If $S$ is the subspace of $M_{4,4}(\mathbb{R})$ consisting of all matrices with trace $0$, what is $\dim(S)$?
I've created a matrix with trace $0$, but I can't seem to get the correct answer and I don't understand why.
This is my idea:
$$S = \left[\begin{array}{cccc}0&a&b&c\\d&0&e&f\\g&h&0&i\\j&k&l&0\end{array}\right]$$
Which would have $\dim(S) = 6$. (But this is not correct.)
I would appreciate any help with this.
Thanks,
Rusty
 A: I'm gonna figure that you want 3x3 matrices, though it is easy to extend the answer to 4x4 matrices.
If S = $[a,b,c],[d,e,f],[g,h,i]$ and trace(S) = 0 then by inspection $a+e+i = 0$ so we only have two dimensions because the third diagonal element is determined by the other 2. The other 6 elements can take whatever value they want.

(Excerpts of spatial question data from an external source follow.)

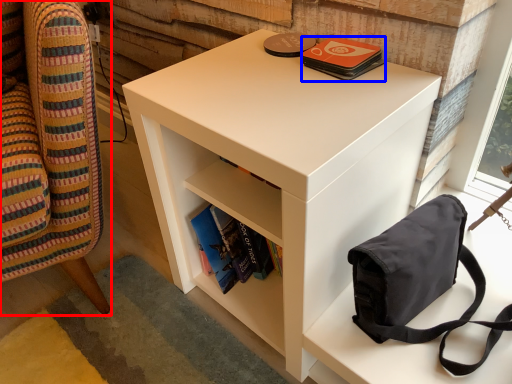
Question: Which point is further to the camera, furniture (highlighted by a red box) or paperback book (highlighted by a blue box)?

Choices:
 (A) furniture
 (B) paperback book

Answer: (B)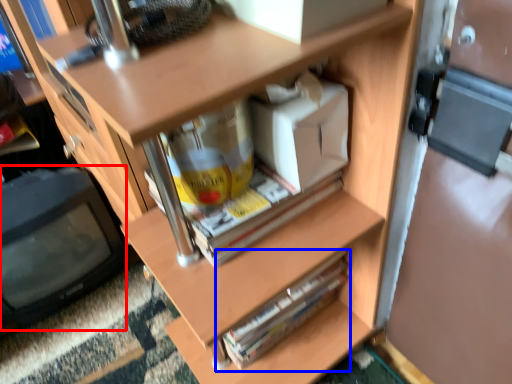
Question: Which point is further to the camera, computer monitor (highlighted by a red box) or paperback book (highlighted by a blue box)?

Choices:
 (A) computer monitor
 (B) paperback book

Answer: (A)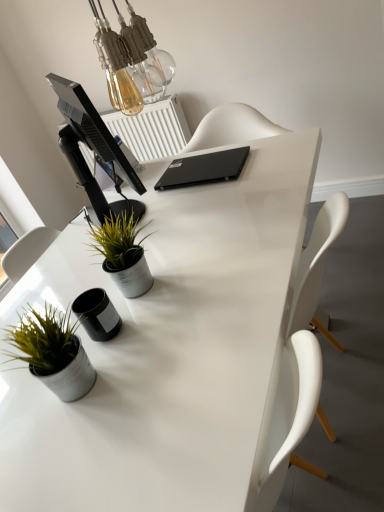
Question: Is the position of black matte laptop at center less distant than that of matte gray pot at lower left, marked as the first houseplant in a front-to-back arrangement?

Choices:
 (A) no
 (B) yes

Answer: (A)

Question: From the image's perspective, is black matte laptop at center over matte gray pot at lower left, which is the 2th houseplant from top to bottom?

Choices:
 (A) yes
 (B) no

Answer: (A)

Question: From a real-world perspective, is black matte laptop at center physically below matte gray pot at lower left, marked as the 2th houseplant in a back-to-front arrangement?

Choices:
 (A) yes
 (B) no

Answer: (A)

Question: Is black matte laptop at center turned away from matte gray pot at lower left, which is the 2th houseplant from top to bottom?

Choices:
 (A) no
 (B) yes

Answer: (B)

Question: Can you confirm if black matte laptop at center is bigger than matte gray pot at lower left, which is the 2th houseplant from top to bottom?

Choices:
 (A) yes
 (B) no

Answer: (B)

Question: From the image's perspective, relative to black glossy monitor at upper left, is black matte laptop at center above or below?

Choices:
 (A) above
 (B) below

Answer: (A)

Question: In the image, is black matte laptop at center positioned in front of or behind black glossy monitor at upper left?

Choices:
 (A) front
 (B) behind

Answer: (B)

Question: Based on their positions, is black matte laptop at center located to the left or right of black glossy monitor at upper left?

Choices:
 (A) left
 (B) right

Answer: (B)

Question: Would you say black matte laptop at center is inside or outside black glossy monitor at upper left?

Choices:
 (A) outside
 (B) inside

Answer: (A)

Question: From a real-world perspective, is black glossy monitor at upper left above or below white glossy desk at center?

Choices:
 (A) below
 (B) above

Answer: (B)

Question: Is black glossy monitor at upper left to the left or to the right of white glossy desk at center in the image?

Choices:
 (A) left
 (B) right

Answer: (A)

Question: Considering the positions of black glossy monitor at upper left and white glossy desk at center in the image, is black glossy monitor at upper left bigger or smaller than white glossy desk at center?

Choices:
 (A) small
 (B) big

Answer: (A)

Question: From the image's perspective, is black glossy monitor at upper left positioned above or below white glossy desk at center?

Choices:
 (A) below
 (B) above

Answer: (B)

Question: Is point (140, 124) positioned closer to the camera than point (155, 382)?

Choices:
 (A) closer
 (B) farther

Answer: (B)

Question: From the image's perspective, is white plastic radiator at upper center located above or below white glossy desk at center?

Choices:
 (A) above
 (B) below

Answer: (A)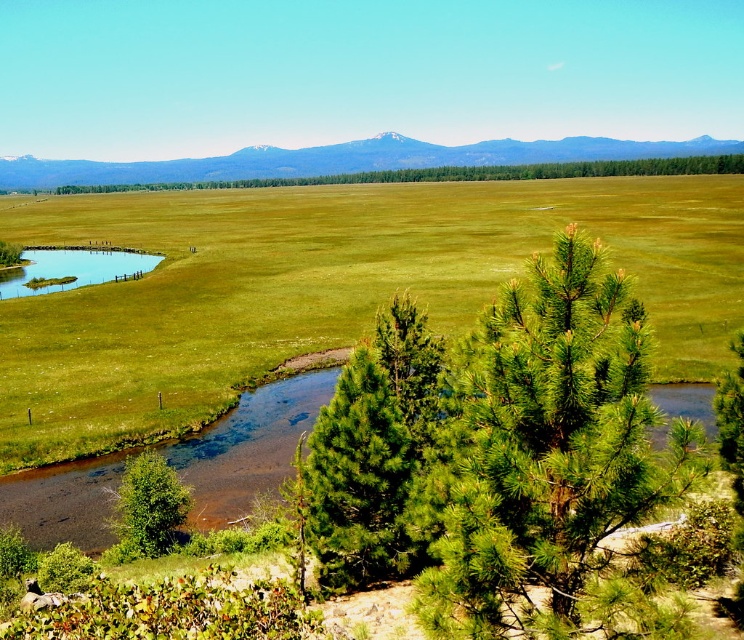
You are standing in the middle of the grassland and see two points marked in the image. Which point, point (x=612, y=496) or point (x=166, y=499), is closer to you?

Point (x=612, y=496) is closer to you than point (x=166, y=499).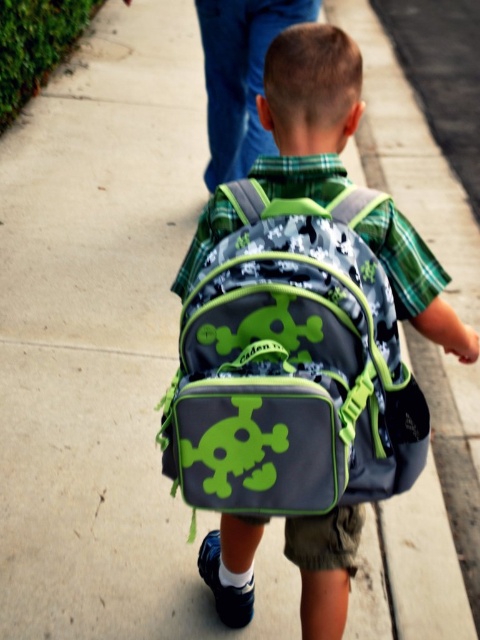
Does point (255, 269) come farther from viewer compared to point (325, 192)?

No, it is not.

At what (x,y) coordinates should I click in order to perform the action: click on matte gray backpack with green accents at center. Please return your answer as a coordinate pair (x, y). The height and width of the screenshot is (640, 480). Looking at the image, I should click on (290, 365).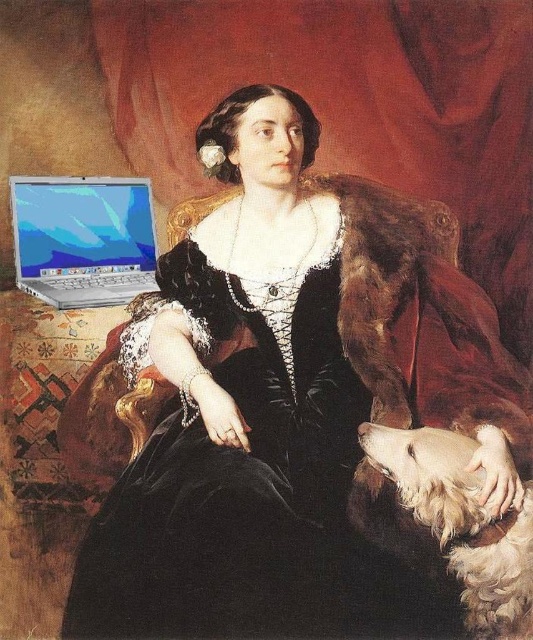
You are an art student analyzing the composition of the painting. You need to determine the exact coordinates of the black velvet dress at center. What are its coordinates?

The coordinates of the black velvet dress at center are at point (236,477).

You are an interior designer who needs to place a new sofa in the room. The sofa is 1.2 meters wide. You see the white fluffy dog at lower right and the silver metallic laptop at lower left. Which object should you avoid placing the sofa next to to ensure there is enough space?

The white fluffy dog at lower right has a lesser width compared to the silver metallic laptop at lower left. Therefore, placing the sofa next to the silver metallic laptop at lower left may not leave enough space due to its larger width, so you should avoid placing the sofa next to the silver metallic laptop at lower left.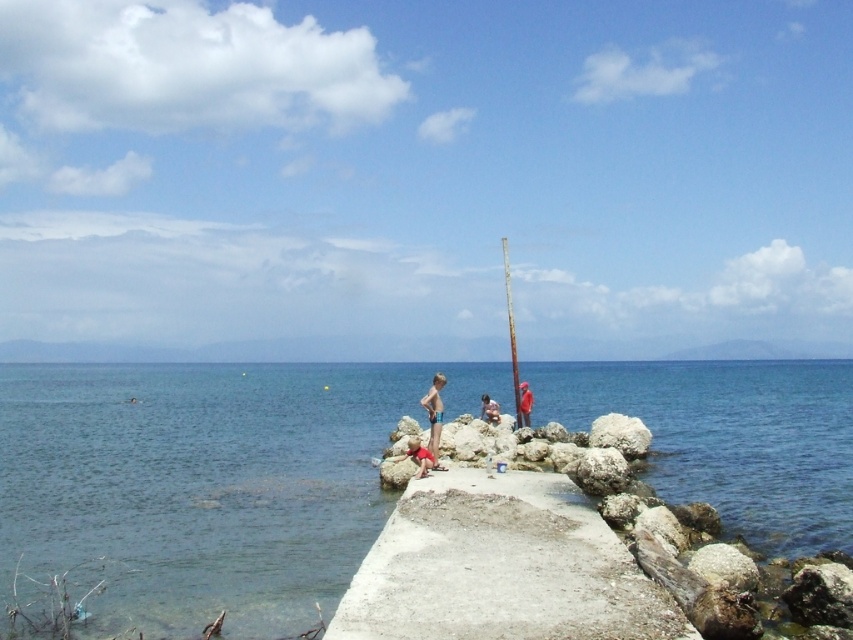
Question: Which object is farther from the camera taking this photo?

Choices:
 (A) smooth skin person at center
 (B) blue swim trunks at center
 (C) red fabric person at center
 (D) rusty metal pole at center

Answer: (D)

Question: Which point appears farthest from the camera in this image?

Choices:
 (A) (509, 333)
 (B) (437, 458)
 (C) (519, 413)
 (D) (490, 413)

Answer: (A)

Question: Can you confirm if blue swim trunks at center is wider than rusty metal pole at center?

Choices:
 (A) yes
 (B) no

Answer: (B)

Question: Is clear blue water at center above smooth skin person at center?

Choices:
 (A) no
 (B) yes

Answer: (A)

Question: Which of the following is the closest to the observer?

Choices:
 (A) (434, 444)
 (B) (421, 460)
 (C) (521, 412)

Answer: (B)

Question: Is rusty metal pole at center below red fabric person at center?

Choices:
 (A) yes
 (B) no

Answer: (B)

So adding it up, it should be 8 dimensions.
EDIT: If you want 4x4 take what I had and extend it (it's easy to do) so you should have 4x4-1 = 15 dimensions.
A: The trace is a linear form on $\mathcal M_n(\Bbb R)$ that's a linear transformation usually denoted $\operatorname{tr}: \mathcal M_n(\Bbb R)\to \Bbb R$ since we have
$$ \operatorname{tr}(A+\lambda B)=\operatorname{tr}(A)+\lambda \operatorname{tr}(B),\quad \forall A,B\in \mathcal M_n(\Bbb R),\; \forall \lambda\in\Bbb R$$
hence the set of the matrix in $\mathcal M_n(\Bbb R)$ with zero trace is the kernel of this linear form so by the rank-nullity theorem it's a hyper-plane of $\mathcal M_n(\Bbb R)$ i.e. a subspace with dimension $\dim \mathcal M_n(\Bbb R)-1=n^2-1$.
A: Just to add a different method: let $E_{ij}$ be the elementary matrix with a $1$ in the $(i,j)th$ place and zeroes everywhere else.
Then it is clear that $E_{i,j}$ is a non-zero element of $S$ if $i \neq j$. Also $E_{ii} - E_{nn}$ is a non-zero element of $S$ whenever $i \neq n$. The number of elements counted here is
$$
(n^2 - n) + (n-1) = n^2 - 1.
$$
These elements are linearly independent, so are a basis for a subspace of $S$. But $S \lneq M_{n,n}(\mathbb{R})$, so 
$$
n^2 - 1 \leq \text{dim}(S) < \text{dim}(M_{n,n}(\mathbb{R}) =n^2.
$$
So we must have $\text{dim}(S) = n^2 - 1$.
$\textbf{EDIT}$: Sorry, I thought you asked for general $n$, obviously applying the above shows that the dimension of your $S$ is $4^2 - 1 = 15$.